Jul 24, 2006

Nagalim: Sovereignty Core Issue At Peace Talks


The Naga rebel group in India's northeast hardened its position ahead of peace talks this week and said it would place freedom ahead of the extension of a truce on the agenda
Sovereignty of Naga tribal rebels, fighting India's oldest insurgency, would be the core issue at talks beginning in Bangkok on Friday even though a six-month ceasefire extension is due to expire on July 31, a top leader said.
"Extension of ceasefire is not on the main agenda at the coming round of talks," Rh. Raising, a senior leader of the National Socialist Council of Nagaland, Isaac-Muivah faction (NSCN I-M), told Reuters in an interview.

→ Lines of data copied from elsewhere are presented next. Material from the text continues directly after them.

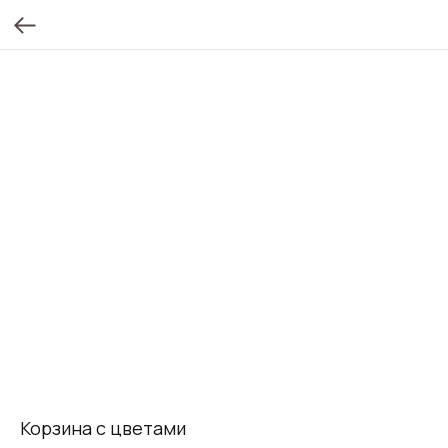
Корзина с цветами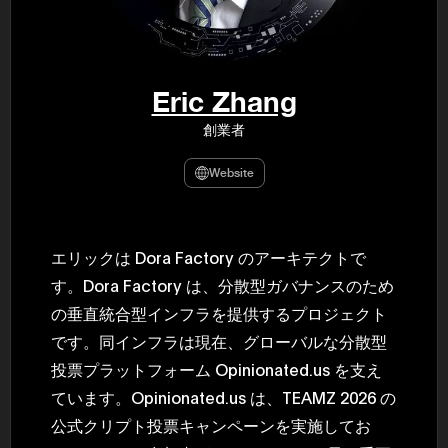
民主党設立
3(2021)
得て5期目当
院選で89
2025.05.
年8月 大蔵
Eric Zhang
月~199
課) 200
創業者
取引等監視委
月 国税庁 
月~200
Website
臣秘書専門官
財務省主
エリックは Dora Factory のアーキテクトで
す。Dora Factory は、分散型ガバナンスのため
の垂直統合型インフラを提供するプロジェクト
です。同インフラは現在、グローバルな分散型
投票プラットフォーム Opinionated.us を支え
ています。Opinionated.us は、TEAMZ 2026 の
公式クリプト投票キャンペーンを実施してお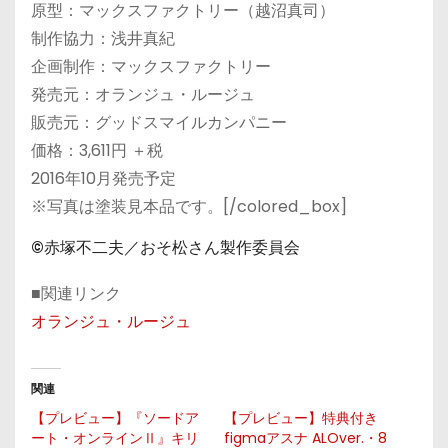
原型：マックスファクトリー（越沼真司）
制作協力：浅井真紀
企画制作：マックスファクトリー
発売元：オランジュ・ルージュ
販売元：グッドスマイルカンパニー
価格：3,611円 ＋税
2016年10月発売予定
※写真は塗装見本品です。[/colored_box]
©赤塚不二夫／おそ松さん製作委員会
■関連リンク
オランジュ・ルージュ
関連
【プレビュー】『ソードア
【プレビュー】特典付き
ート・オンラインⅡ』キリ
figmaアスナ ALOver.・8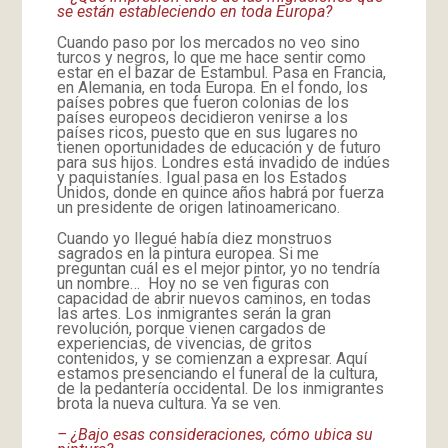
se están estableciendo en toda Europa?
Cuando paso por los mercados no veo sino
turcos y negros, lo que me hace sentir como
estar en el bazar de Estambul. Pasa en Francia,
en Alemania, en toda Europa. En el fondo, los
países pobres que fueron colonias de los
países europeos decidieron venirse a los
países ricos, puesto que en sus lugares no
tienen oportunidades de educación y de futuro
para sus hijos. Londres está invadido de indúes
y paquistaníes. Igual pasa en los Estados
Unidos, donde en quince años habrá por fuerza
un presidente de origen latinoamericano.
Cuando yo llegué había diez monstruos
sagrados en la pintura europea. Si me
preguntan cuál es el mejor pintor, yo no tendría
un nombre… Hoy no se ven figuras con
capacidad de abrir nuevos caminos, en todas
las artes. Los inmigrantes serán la gran
revolución, porque vienen cargados de
experiencias, de vivencias, de gritos
contenidos, y se comienzan a expresar. Aquí
estamos presenciando el funeral de la cultura,
de la pedantería occidental. De los inmigrantes
brota la nueva cultura. Ya se ven.
– ¿Bajo esas consideraciones, cómo ubica su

"The focus of the coming round of talks in Bangkok will be on the federal relationship between two entities -- India and the Nagas," Raising said late on Sunday in Dimapur, the commercial hub of Nagaland state.
Naga rebels have been fighting since 1947 for a separate homeland that includes parts of the predominantly Christian state of Nagaland as well as some neighbouring states inhabited by the tribals.

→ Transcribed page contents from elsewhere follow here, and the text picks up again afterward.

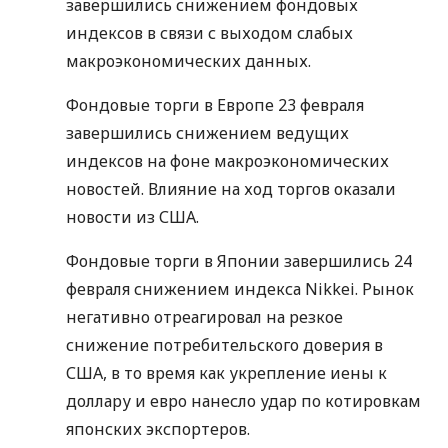
завершились снижением фондовых
индексов в связи с выходом слабых
макроэкономических данных.
Фондовые торги в Европе 23 февраля
завершились снижением ведущих
индексов на фоне макроэкономических
новостей. Влияние на ход торгов оказали
новости из США.
Фондовые торги в Японии завершились 24
февраля снижением индекса Nikkei. Рынок
негативно отреагировал на резкое
снижение потребительского доверия в
США, в то время как укрепление иены к
доллару и евро нанесло удар по котировкам
японских экспортеров.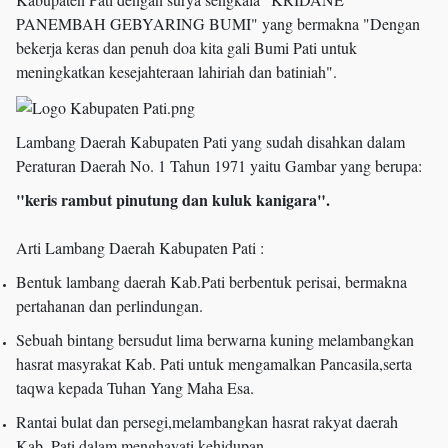
PANEMBAH GEBYARING BUMI" yang bermakna "Dengan
bekerja keras dan penuh doa kita gali Bumi Pati untuk
meningkatkan kesejahteraan lahiriah dan batiniah".
Lambang Daerah Kabupaten Pati yang sudah disahkan dalam
Peraturan Daerah No. 1 Tahun 1971 yaitu Gambar yang berupa:
"keris rambut pinutung dan kuluk kanigara".
Arti Lambang Daerah Kabupaten Pati :
Bentuk lambang daerah Kab.Pati berbentuk perisai, bermakna
pertahanan dan perlindungan.
Sebuah bintang bersudut lima berwarna kuning melambangkan
hasrat masyrakat Kab. Pati untuk mengamalkan Pancasila,serta
taqwa kepada Tuhan Yang Maha Esa.
Rantai bulat dan persegi,melambangkan hasrat rakyat daerah
Kab. Pati dalam menghayati kehidupan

More than 20,000 people died in the insurgency until a ceasefire in 1997 and the rebels and the Indian government have held several rounds of talks since.
But there has been little progress on the central rebel demands -- unification of Naga-dominated areas in northeast India, which is fiercely opposed by other ethnic groups in the region, and ultimately independence.

Security analysts say peace with the Nagas is crucial for a broader peace in the remote northeast, seven states connected to the rest of India by a thin strip of land and home to dozens of insurgent groups.

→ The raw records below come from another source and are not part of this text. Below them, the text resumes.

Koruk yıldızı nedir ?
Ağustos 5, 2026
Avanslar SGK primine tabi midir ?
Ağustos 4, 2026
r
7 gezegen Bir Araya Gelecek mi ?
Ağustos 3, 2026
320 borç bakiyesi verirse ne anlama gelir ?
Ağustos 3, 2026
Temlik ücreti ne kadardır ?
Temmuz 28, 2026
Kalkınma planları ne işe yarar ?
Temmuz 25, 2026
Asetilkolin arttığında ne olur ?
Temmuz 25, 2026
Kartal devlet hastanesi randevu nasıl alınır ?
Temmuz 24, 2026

Raising said the two-day talks with Indian government ministers in Bangkok would fail if New Delhi refused to recognise their right to self-determination.
"Our federation can't exist within the Indian union or under the Indian constitution," said the bespectacled rebel leader.

"We are for independence, nothing else will satisfy us. Ours is a basic issue where the survival of Nagas as a nation is at stake," the school teacher-turned-rebel leader said.
Analysts say although a return to conflict is unlikely with most NSCN cadres getting used to a life of peace under the truce, the inability of talks to make progress would hurt stability in the region.

"We don't hate India and will maintain a good relationship with India in many areas like defence and economy," Raising said. "But there will be no merging in culture and polity."